INFORMATION GIVEN –
[Start of section]
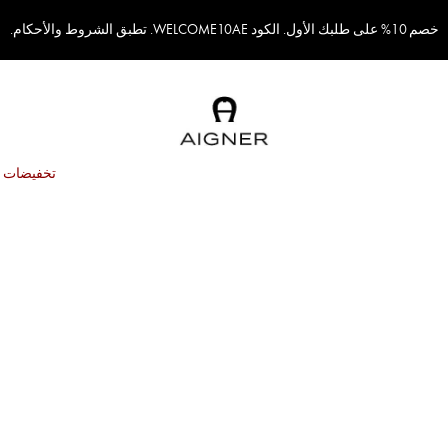
خصم 10% على طلبك الأول. الكود WELCOME10AE. تطبق الشروط والأحكام.
تخفيضات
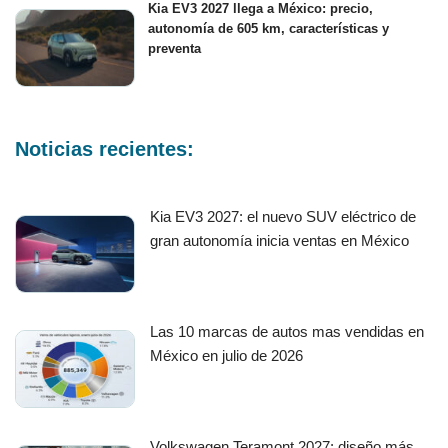
Kia EV3 2027 llega a México: precio,
autonomía de 605 km, características y
preventa
Noticias recientes:
Kia EV3 2027: el nuevo SUV eléctrico de
gran autonomía inicia ventas en México
Las 10 marcas de autos mas vendidas en
México en julio de 2026
Volkswagen Teramont 2027: diseño más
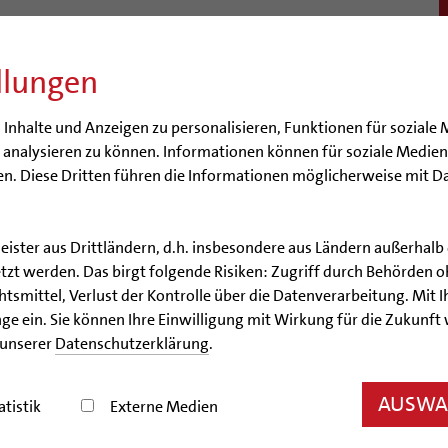
llungen
BISTUM
SEELSORGE
BERATUNG & HILFE
BILDUN
nhalte und Anzeigen zu personalisieren, Funktionen für soziale 
e analysieren zu können. Informationen können für soziale Medi
n. Diese Dritten führen die Informationen möglicherweise mit D
kumene
Ökumenische Zentren
leister aus Drittländern, d.h. insbesondere aus Ländern außerha
zt werden. Das birgt folgende Risiken: Zugriff durch Behörden o
Ökumenische Zentren
smittel, Verlust der Kontrolle über die Datenverarbeitung. Mit Ih
ge ein. Sie können Ihre Einwilligung mit Wirkung für die Zukunft
 unserer
Datenschutzerklärung
.
AUSWAH
enische Zentren, d.h. Gebäude mit Kirchenräumen,
atistik
Externe Medien
ischer Kirche genutzt werden:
[End of section]
TASK –
Copy only the part of the records that runs from the first line to the line with "nhalte und Anzeigen", ends included, leaving pictures out.

SOLUTION TO THIS TASK –
خصم 10% على طلبك الأول. الكود WELCOME10AE. تطبق الشروط والأحكام.
تخفيضات
Kia EV3 2027 llega a México: precio,
autonomía de 605 km, características y
preventa
Noticias recientes:
Kia EV3 2027: el nuevo SUV eléctrico de
gran autonomía inicia ventas en México
Las 10 marcas de autos mas vendidas en
México en julio de 2026
Volkswagen Teramont 2027: diseño más
llungen
BISTUM
SEELSORGE
BERATUNG & HILFE
BILDUN
nhalte und Anzeigen zu personalisieren, Funktionen für soziale 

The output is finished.